[Provided material — start]
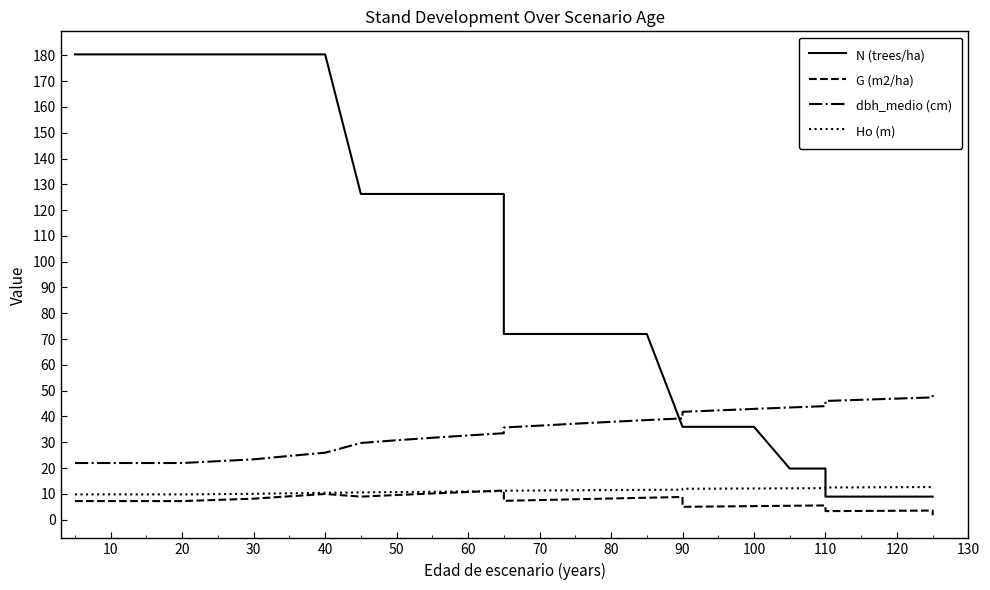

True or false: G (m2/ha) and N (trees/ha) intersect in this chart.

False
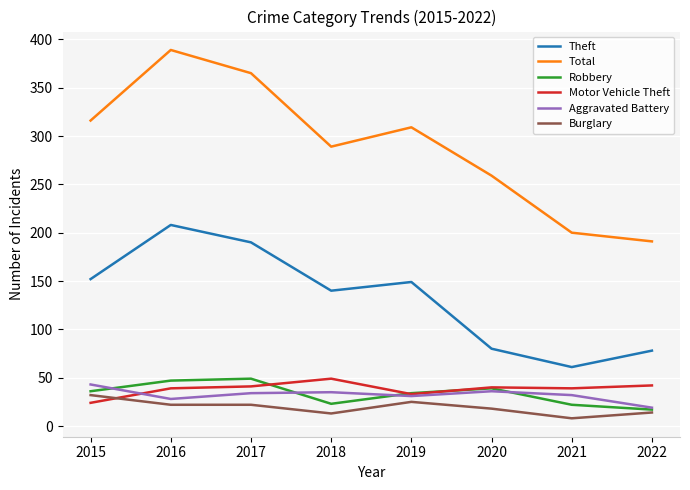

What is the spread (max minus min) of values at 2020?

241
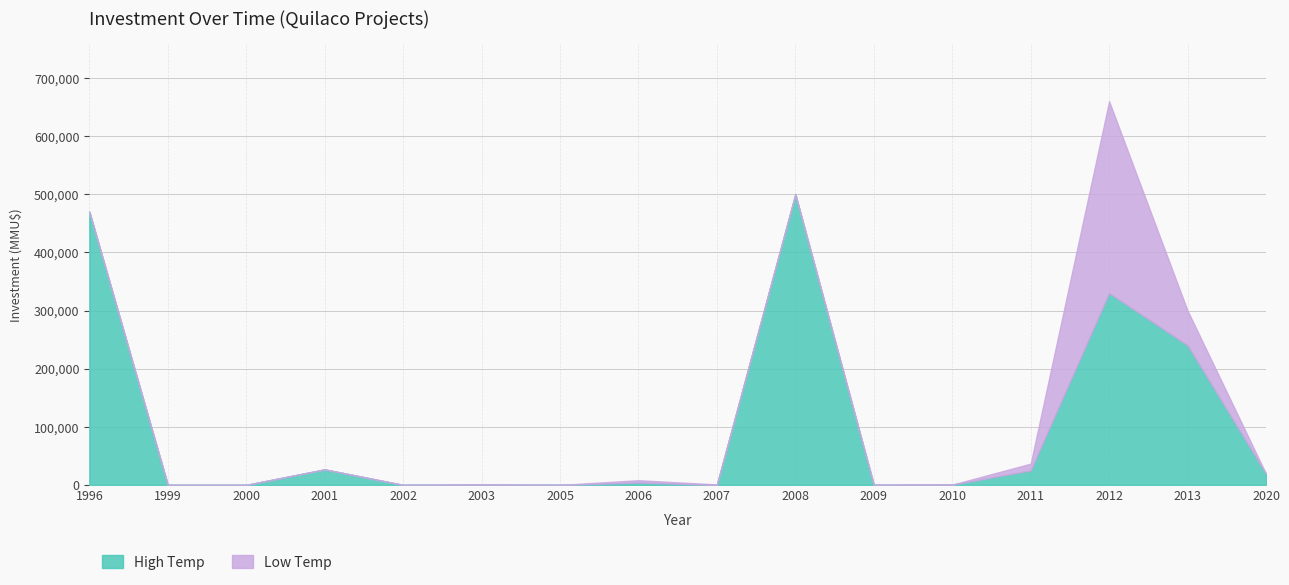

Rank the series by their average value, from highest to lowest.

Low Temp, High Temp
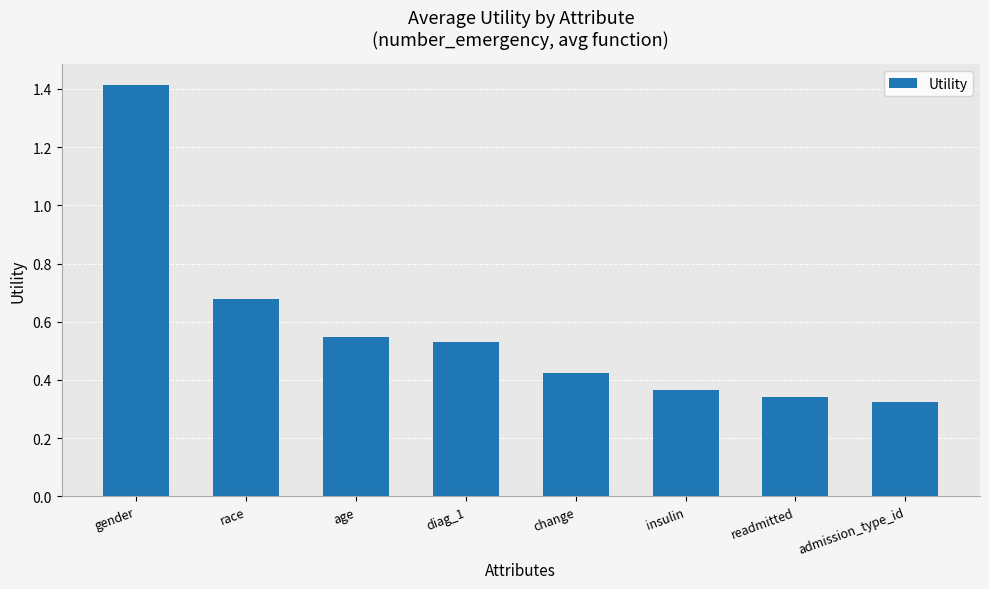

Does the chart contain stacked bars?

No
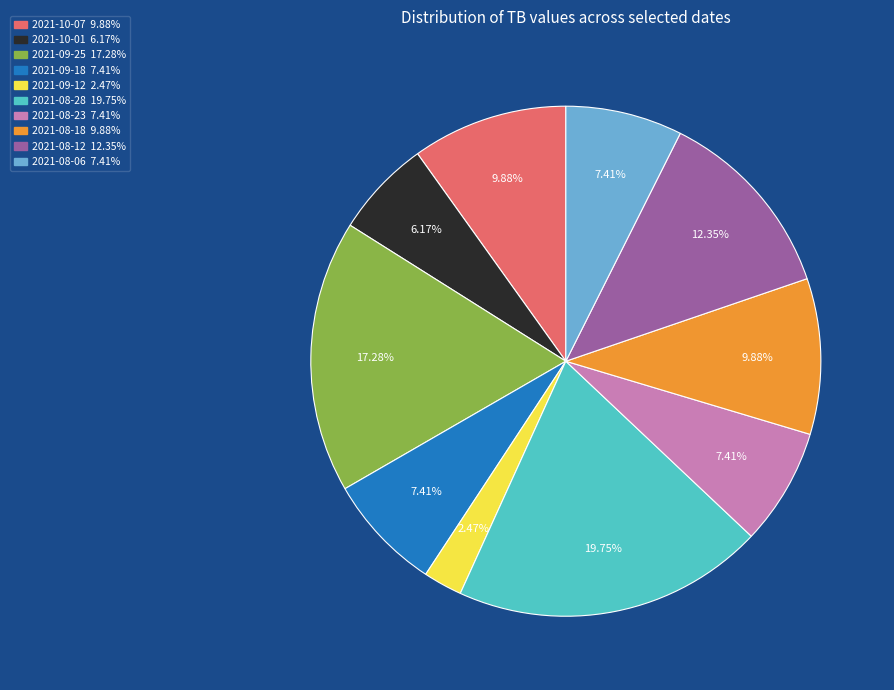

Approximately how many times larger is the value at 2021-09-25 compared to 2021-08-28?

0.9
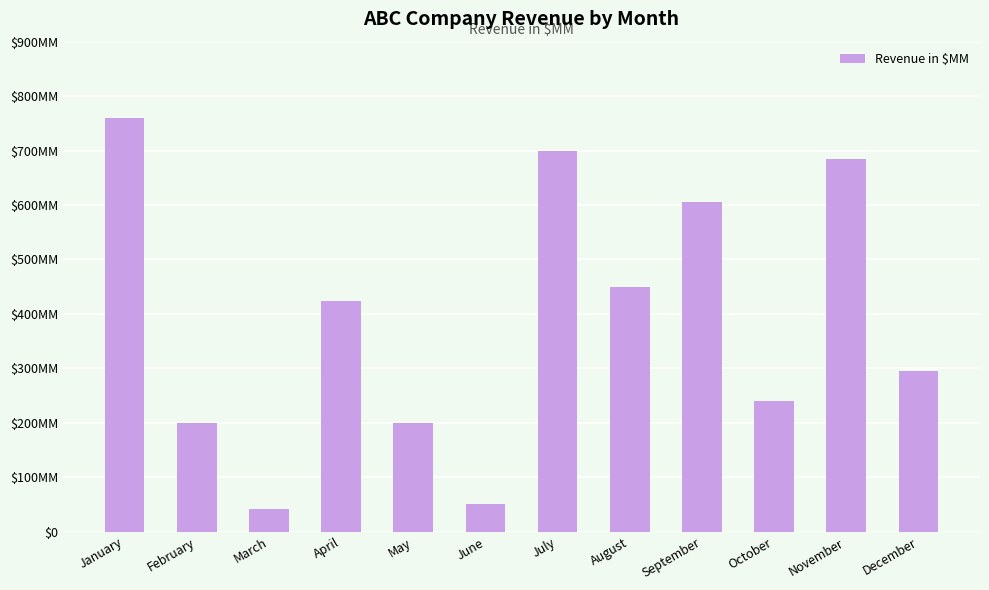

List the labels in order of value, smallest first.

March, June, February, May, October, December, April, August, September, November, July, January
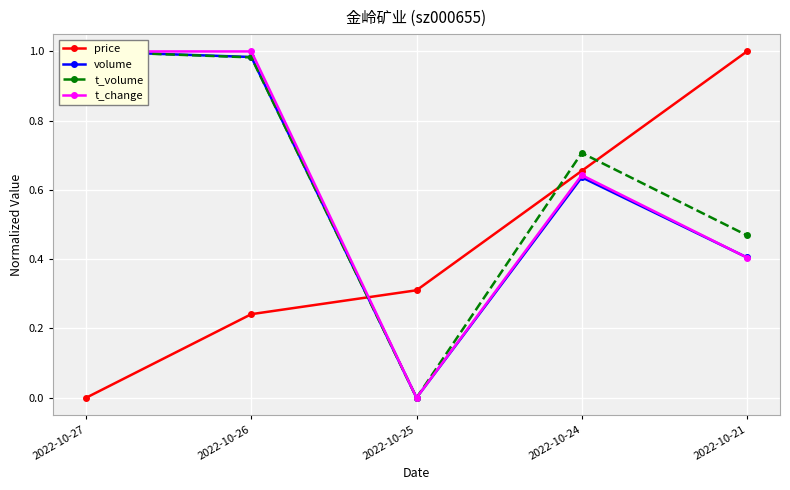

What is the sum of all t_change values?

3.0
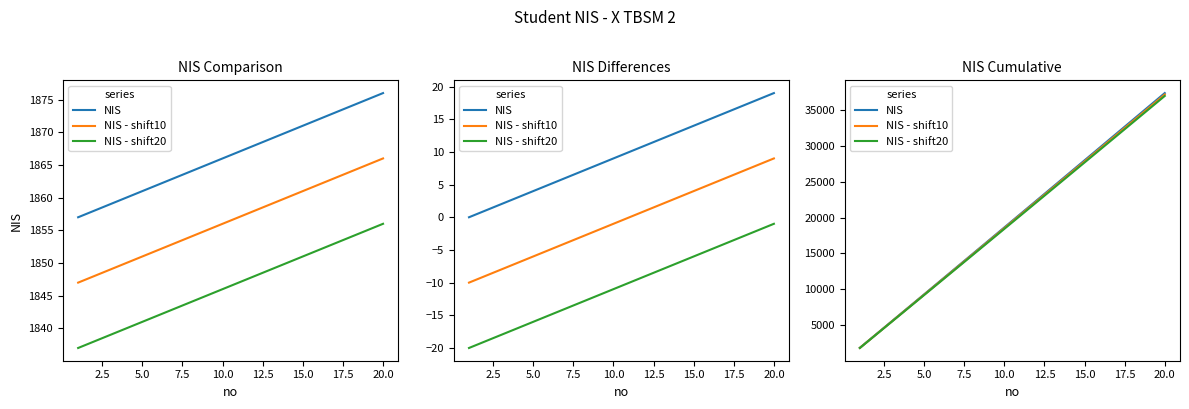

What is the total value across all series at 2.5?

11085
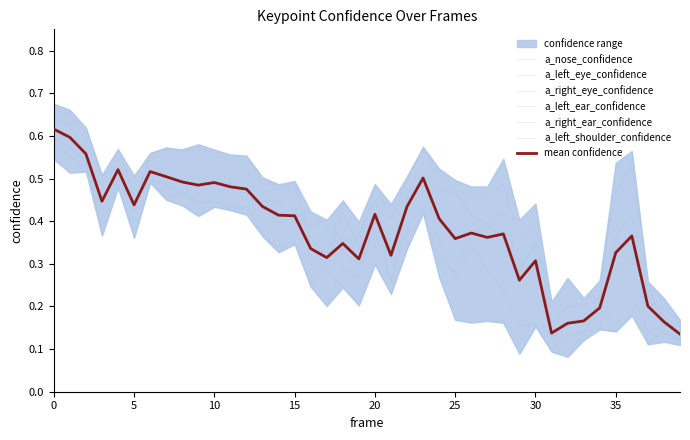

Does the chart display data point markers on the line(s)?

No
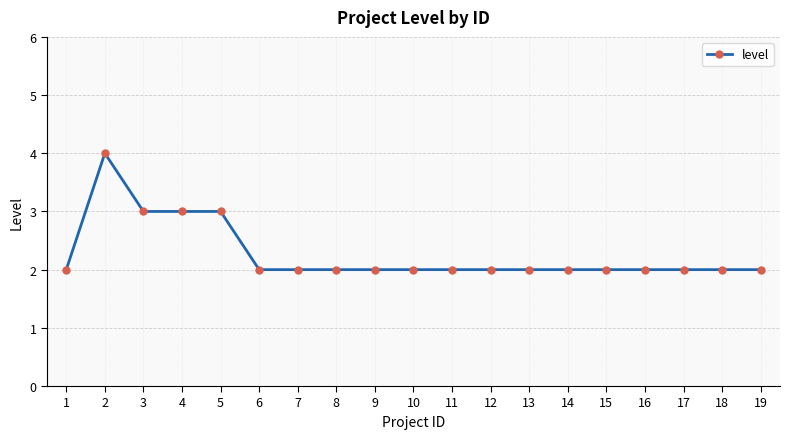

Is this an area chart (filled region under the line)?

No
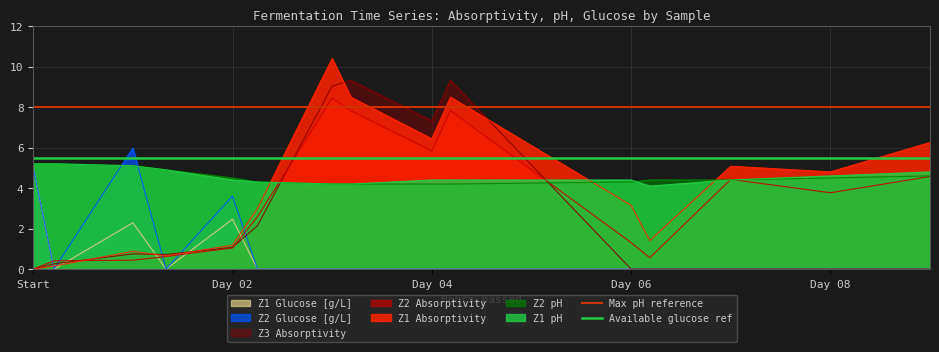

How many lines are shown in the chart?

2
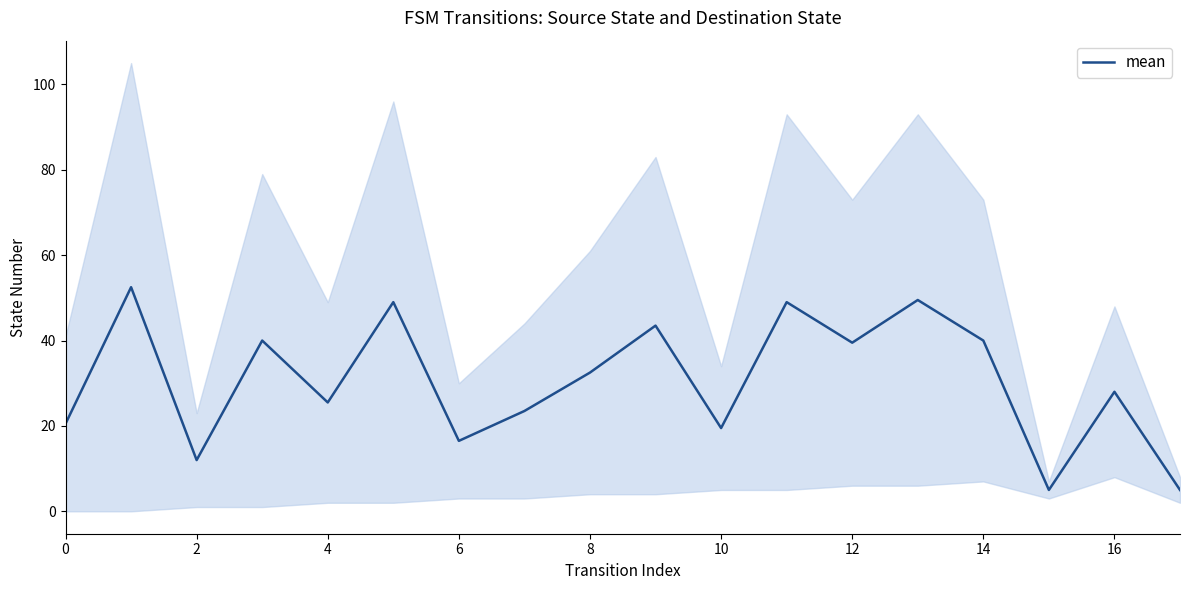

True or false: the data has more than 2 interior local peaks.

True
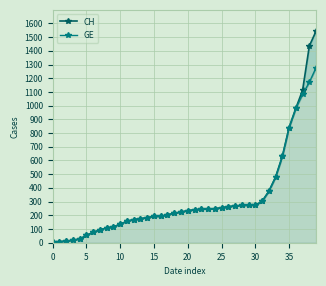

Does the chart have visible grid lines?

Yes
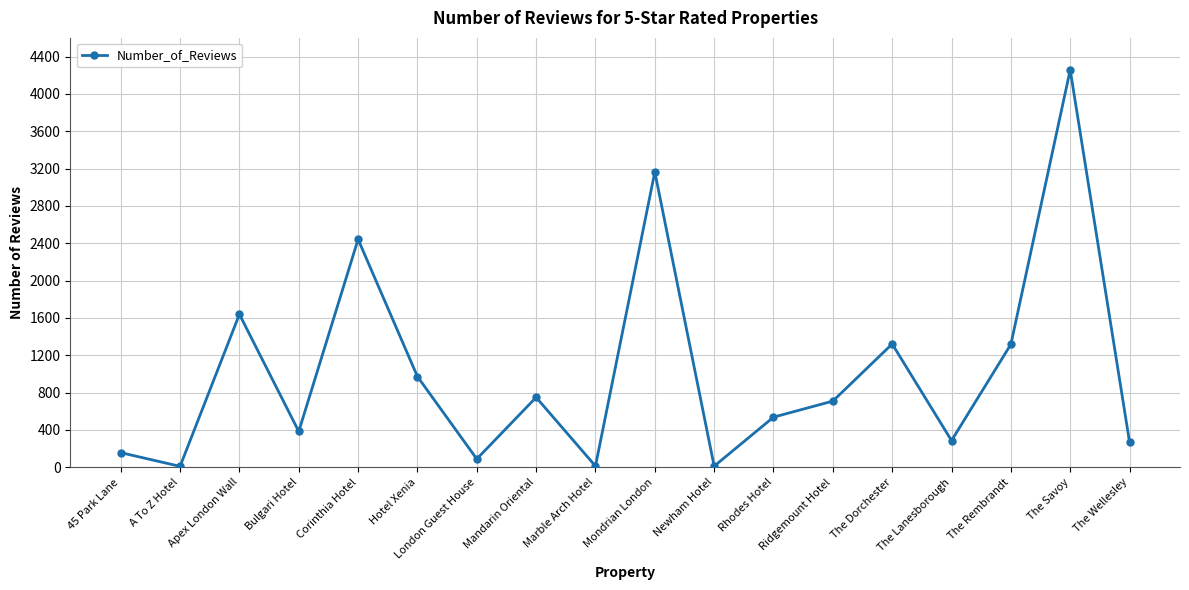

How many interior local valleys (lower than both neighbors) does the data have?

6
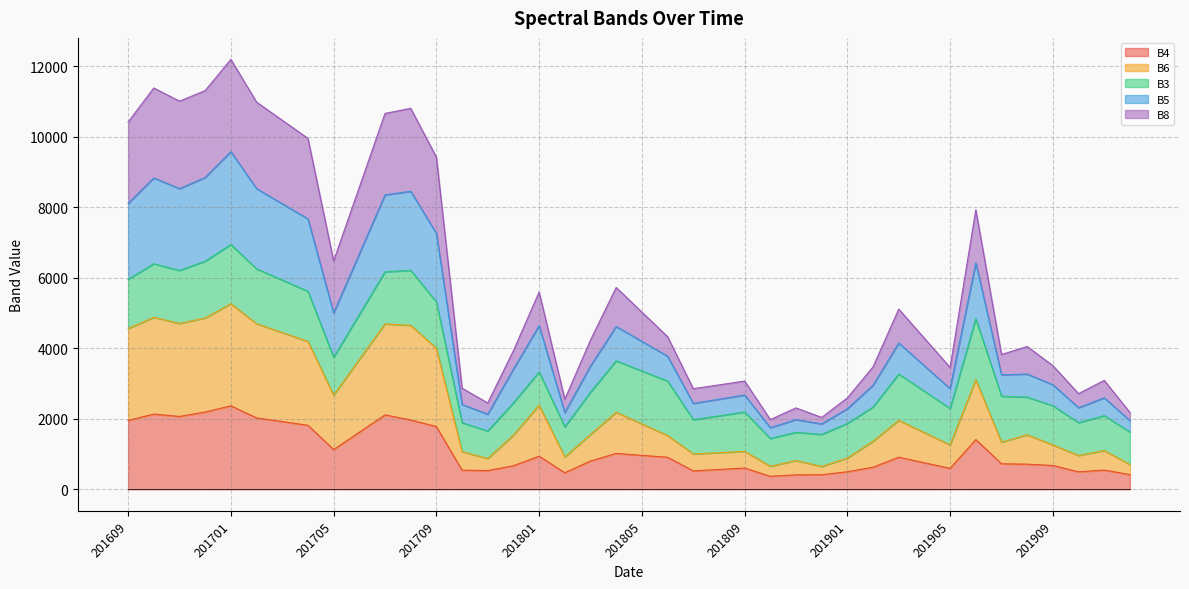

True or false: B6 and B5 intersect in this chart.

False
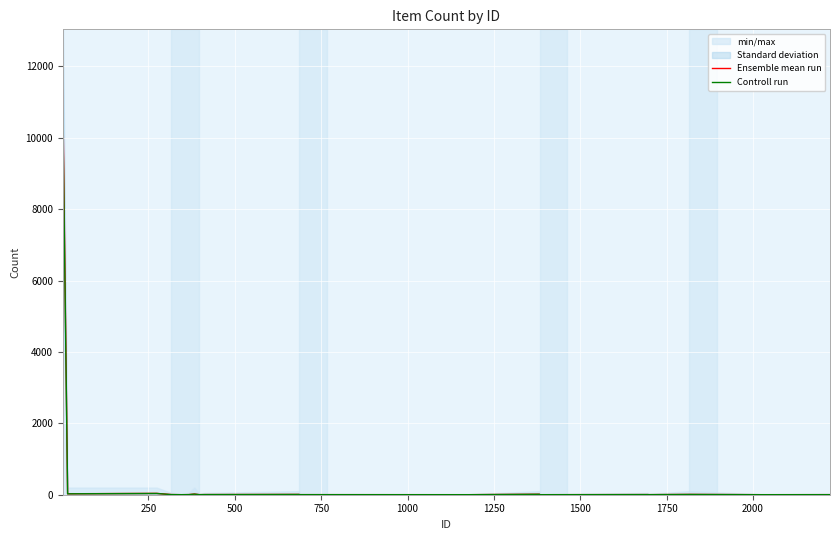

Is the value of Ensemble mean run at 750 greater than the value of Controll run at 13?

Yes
[Provided material — finish]
* [Work item] Put all the rows above into a numbered list with one line per item, skipping the blank lines and leaving out the pictures.

* [Response box]
1. True or false: G (m2/ha) and N (trees/ha) intersect in this chart.
2. False
3. What is the spread (max minus min) of values at 2020?
4. 241
5. Rank the series by their average value, from highest to lowest.
6. Low Temp, High Temp
7. Does the chart contain stacked bars?
8. No
9. Approximately how many times larger is the value at 2021-09-25 compared to 2021-08-28?
10. 0.9
11. List the labels in order of value, smallest first.
12. March, June, February, May, October, December, April, August, September, November, July, January
13. What is the sum of all t_change values?
14. 3.0
15. What is the total value across all series at 2.5?
16. 11085
17. Does the chart display data point markers on the line(s)?
18. No
19. Is this an area chart (filled region under the line)?
20. No
21. How many lines are shown in the chart?
22. 2
23. True or false: the data has more than 2 interior local peaks.
24. True
25. Does the chart have visible grid lines?
26. Yes
27. How many interior local valleys (lower than both neighbors) does the data have?
28. 6
29. True or false: B6 and B5 intersect in this chart.
30. False
31. Is the value of Ensemble mean run at 750 greater than the value of Controll run at 13?
32. Yes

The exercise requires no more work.